= SOMM TV =

American food and wine streaming network

SOMM TV is a food and wine streaming network launched in 2019.

The network shows original films, such as SOMM, SOMM: Into the Bottle, SOMM 3, and The Delicacy as well as original series productions and educational content. It also shows licensed wine and food content such as Bottle Shock and Supersize Me.

Verticals, which features vintages that defined a winery or winemaker, premiered at the Napa Valley Film Festival in fall 2019. In 2021 the service released a documentary titled Verticals: Lafite Rothschild. The program is narrated by Éric and Saskia de Rothschild.

In April 2020, the documentary A Chef's Voyage, which had been slated for a traditional release, instead premiered on SOMM with rental fees going to the LEE Initiative's Restaurant Workers Relief Program to support those laid off because of the COVID pandemic.

In 2021 it released a new reality TV competition show, Sparklers. It was nominated for a 2022 James Beard Foundation Award in the Reality or Competition Visual Media category. Production was set to begin on a second season in spring 2023 with Joel McHale as a guest judge.

In February 2022, it premiered Saving The Restaurant, which followed Colorado restaurateur Bobby Stuckey as he tried to help restaurants avoid closure during the pandemic. When Stuckey's own restaurants close, Stuckey helped form the Independent Restaurant Coalition.

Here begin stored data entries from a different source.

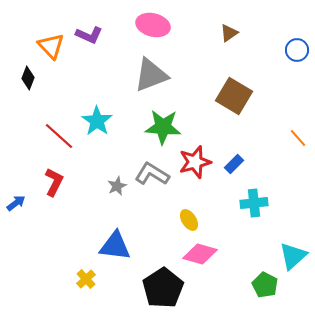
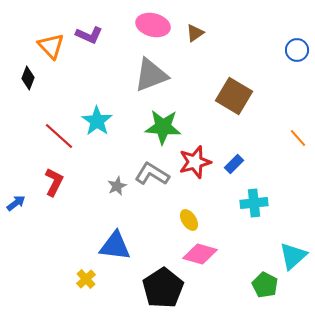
brown triangle: moved 34 px left
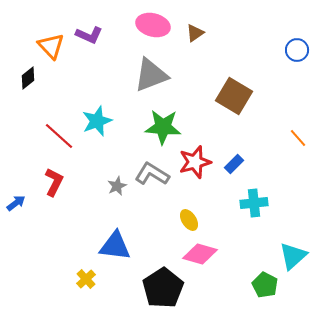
black diamond: rotated 30 degrees clockwise
cyan star: rotated 16 degrees clockwise
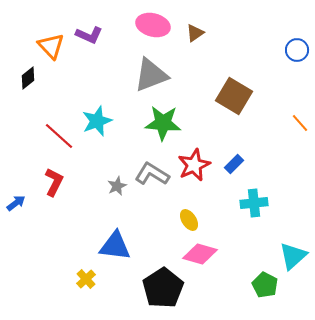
green star: moved 4 px up
orange line: moved 2 px right, 15 px up
red star: moved 1 px left, 3 px down; rotated 8 degrees counterclockwise
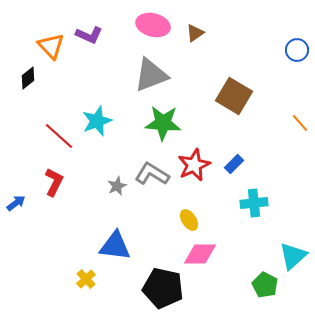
pink diamond: rotated 16 degrees counterclockwise
black pentagon: rotated 27 degrees counterclockwise
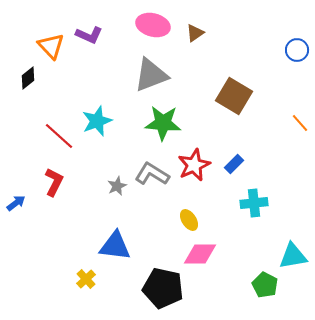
cyan triangle: rotated 32 degrees clockwise
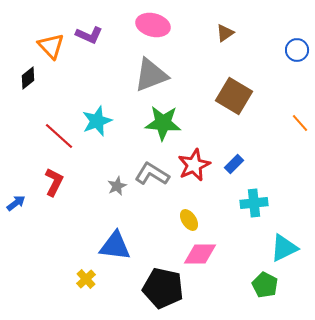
brown triangle: moved 30 px right
cyan triangle: moved 9 px left, 8 px up; rotated 16 degrees counterclockwise
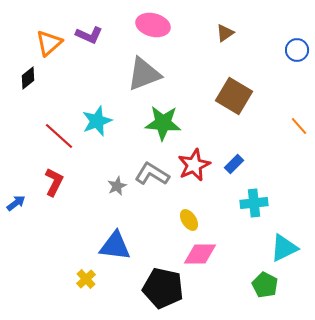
orange triangle: moved 2 px left, 3 px up; rotated 32 degrees clockwise
gray triangle: moved 7 px left, 1 px up
orange line: moved 1 px left, 3 px down
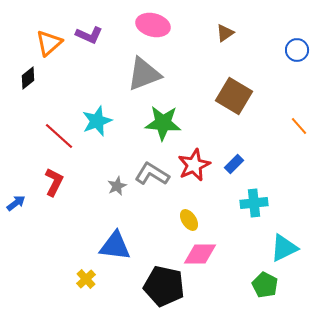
black pentagon: moved 1 px right, 2 px up
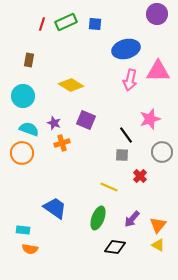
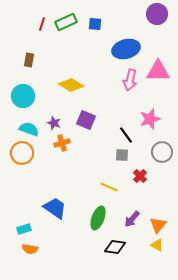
cyan rectangle: moved 1 px right, 1 px up; rotated 24 degrees counterclockwise
yellow triangle: moved 1 px left
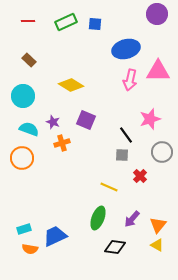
red line: moved 14 px left, 3 px up; rotated 72 degrees clockwise
brown rectangle: rotated 56 degrees counterclockwise
purple star: moved 1 px left, 1 px up
orange circle: moved 5 px down
blue trapezoid: moved 28 px down; rotated 60 degrees counterclockwise
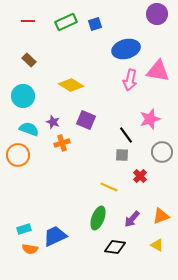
blue square: rotated 24 degrees counterclockwise
pink triangle: rotated 10 degrees clockwise
orange circle: moved 4 px left, 3 px up
orange triangle: moved 3 px right, 9 px up; rotated 30 degrees clockwise
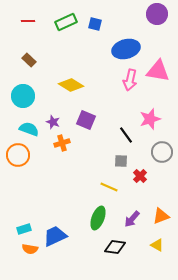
blue square: rotated 32 degrees clockwise
gray square: moved 1 px left, 6 px down
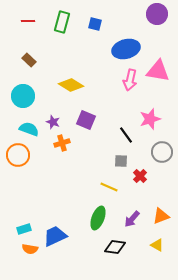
green rectangle: moved 4 px left; rotated 50 degrees counterclockwise
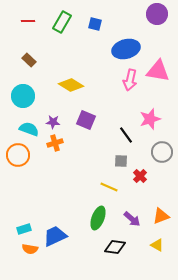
green rectangle: rotated 15 degrees clockwise
purple star: rotated 16 degrees counterclockwise
orange cross: moved 7 px left
purple arrow: rotated 90 degrees counterclockwise
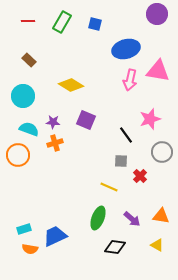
orange triangle: rotated 30 degrees clockwise
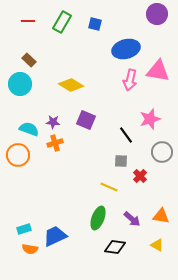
cyan circle: moved 3 px left, 12 px up
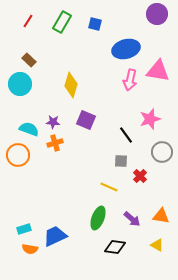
red line: rotated 56 degrees counterclockwise
yellow diamond: rotated 75 degrees clockwise
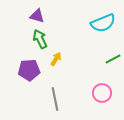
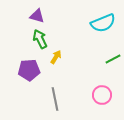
yellow arrow: moved 2 px up
pink circle: moved 2 px down
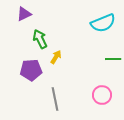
purple triangle: moved 13 px left, 2 px up; rotated 42 degrees counterclockwise
green line: rotated 28 degrees clockwise
purple pentagon: moved 2 px right
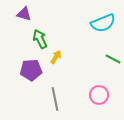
purple triangle: rotated 42 degrees clockwise
green line: rotated 28 degrees clockwise
pink circle: moved 3 px left
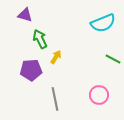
purple triangle: moved 1 px right, 1 px down
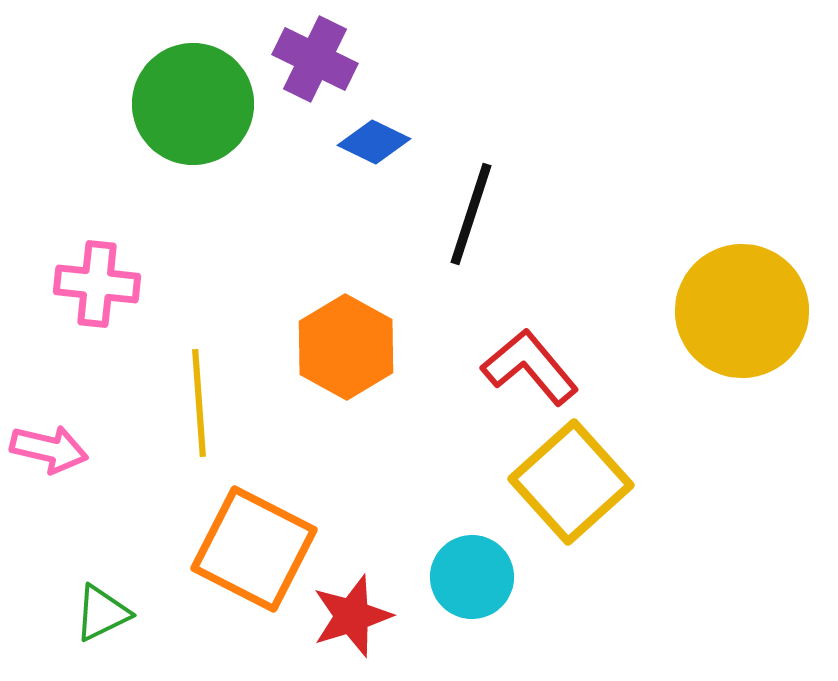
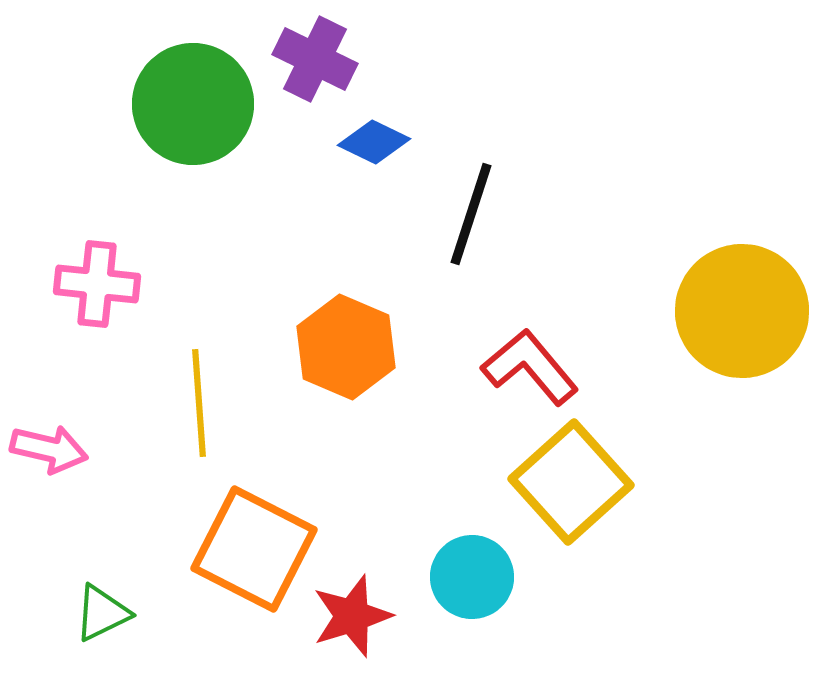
orange hexagon: rotated 6 degrees counterclockwise
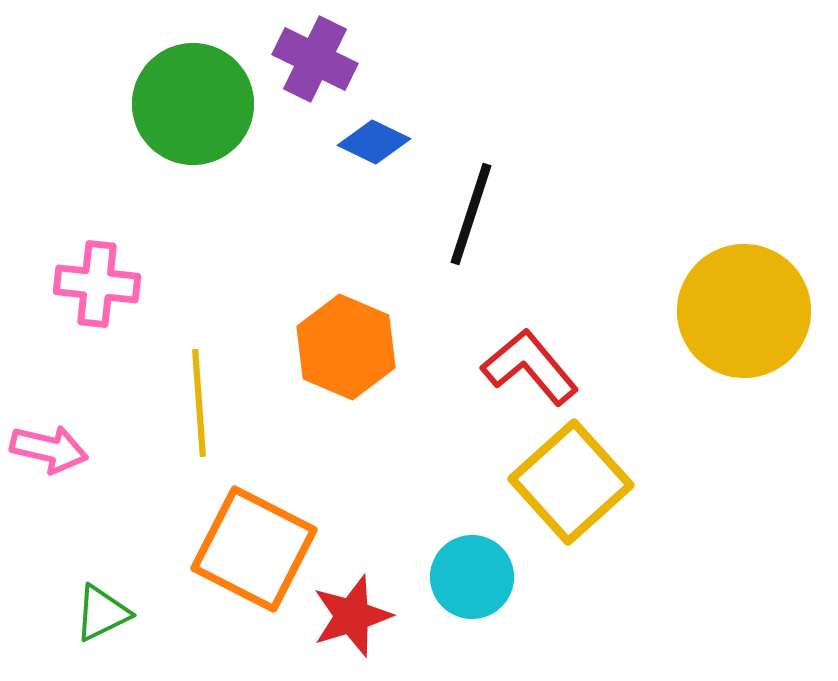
yellow circle: moved 2 px right
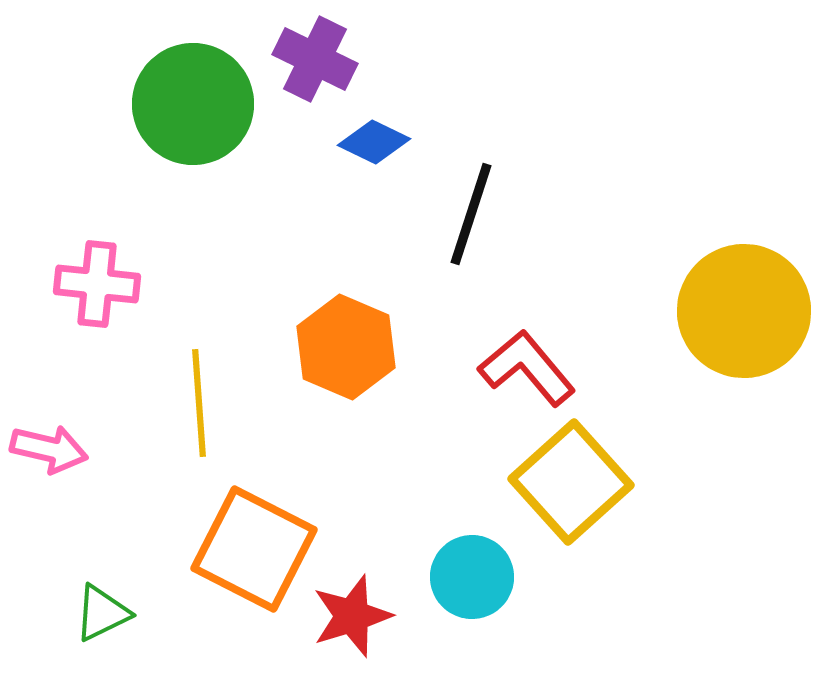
red L-shape: moved 3 px left, 1 px down
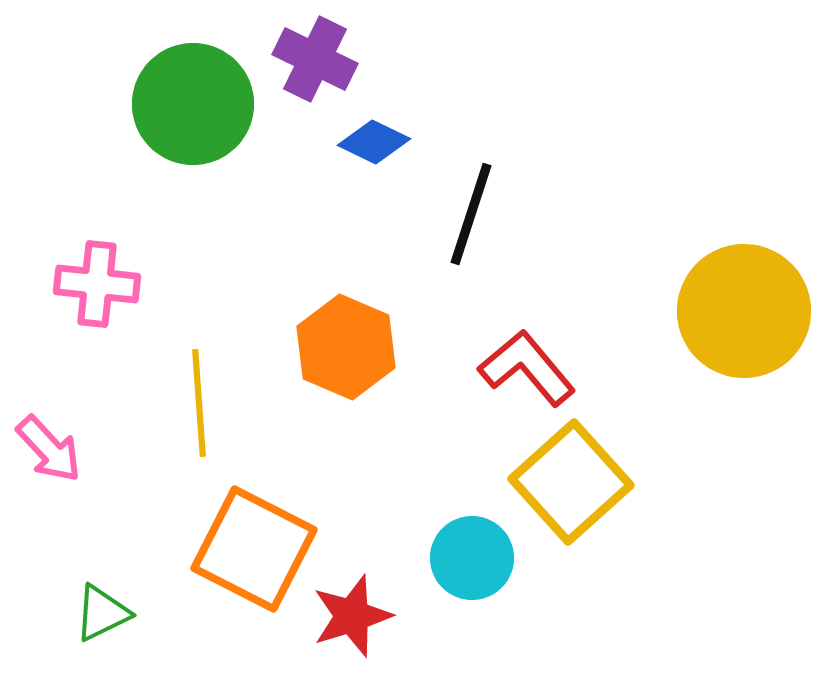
pink arrow: rotated 34 degrees clockwise
cyan circle: moved 19 px up
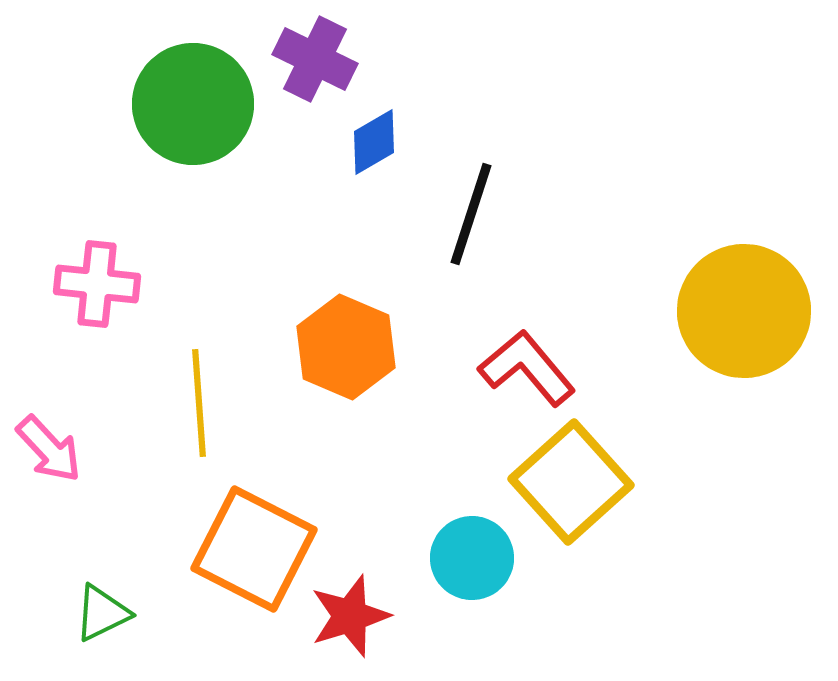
blue diamond: rotated 56 degrees counterclockwise
red star: moved 2 px left
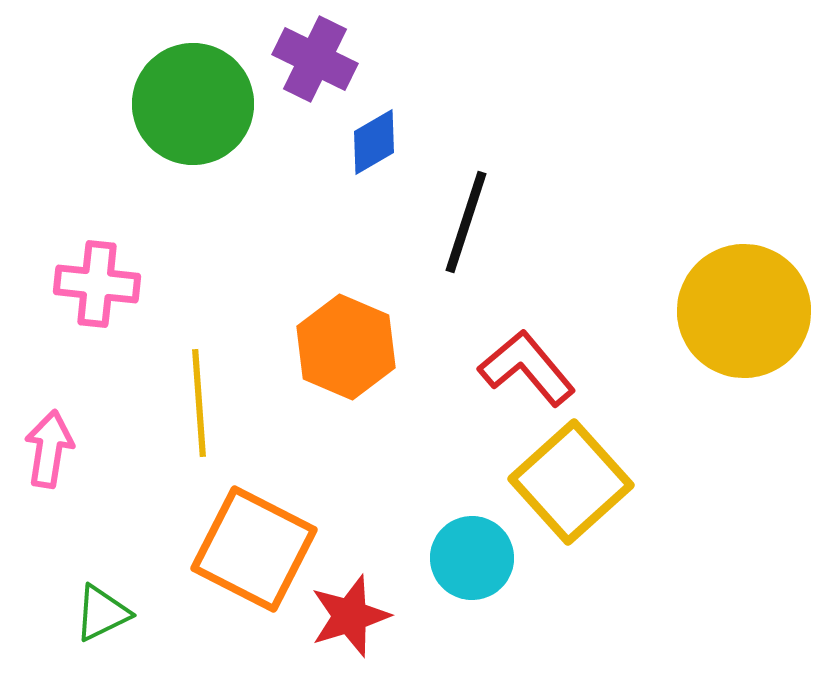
black line: moved 5 px left, 8 px down
pink arrow: rotated 128 degrees counterclockwise
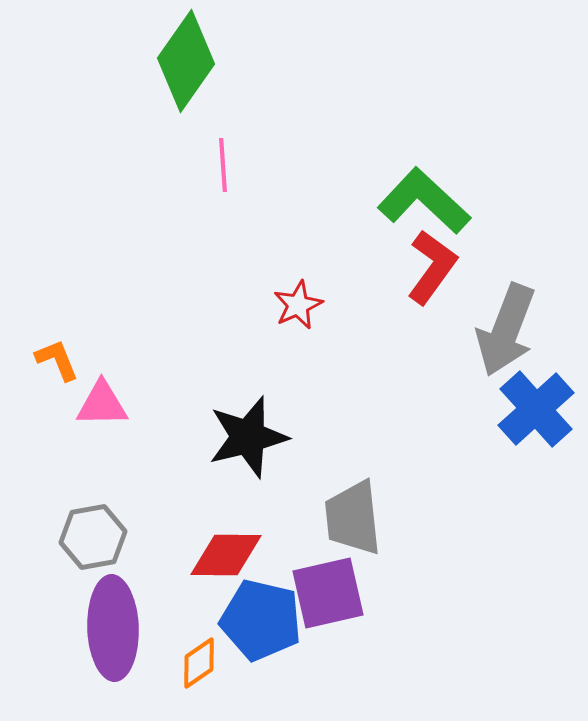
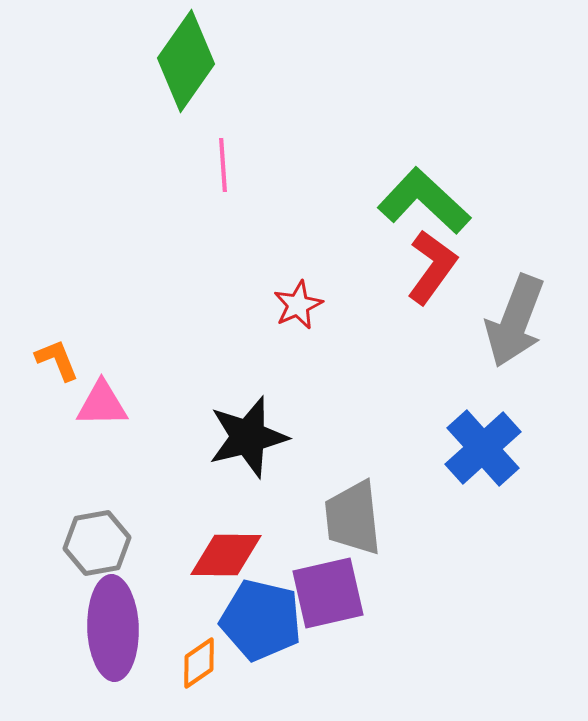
gray arrow: moved 9 px right, 9 px up
blue cross: moved 53 px left, 39 px down
gray hexagon: moved 4 px right, 6 px down
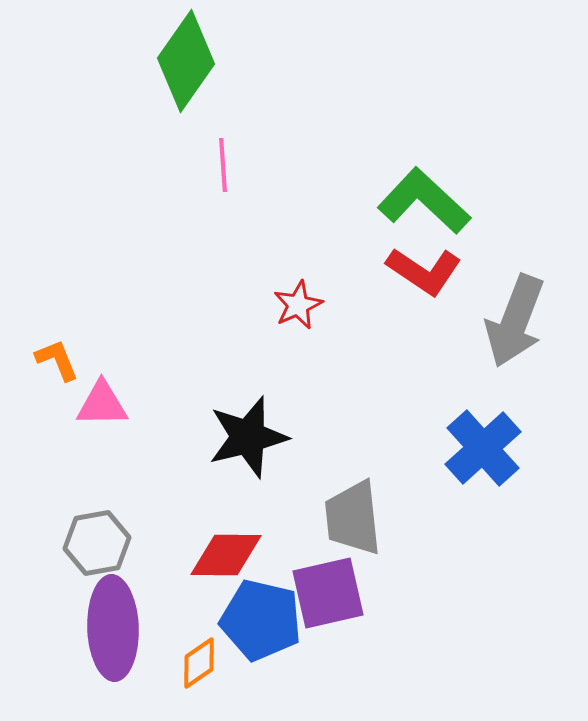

In June 2022 it premiered The Whole Animal. It won a James Beard Award in 2023 in the Visual Media - Long form category.

In July 2022 it released Auction Lot 288, the story of the world's most expensive Champagne, featuring a bottle of 1874 Perrier-Jouët.

The Oldest Vine was released in December 2022 and tells the story of a more than 200 year old vine, still producing wine in Los Angeles at Mission San Gabriel.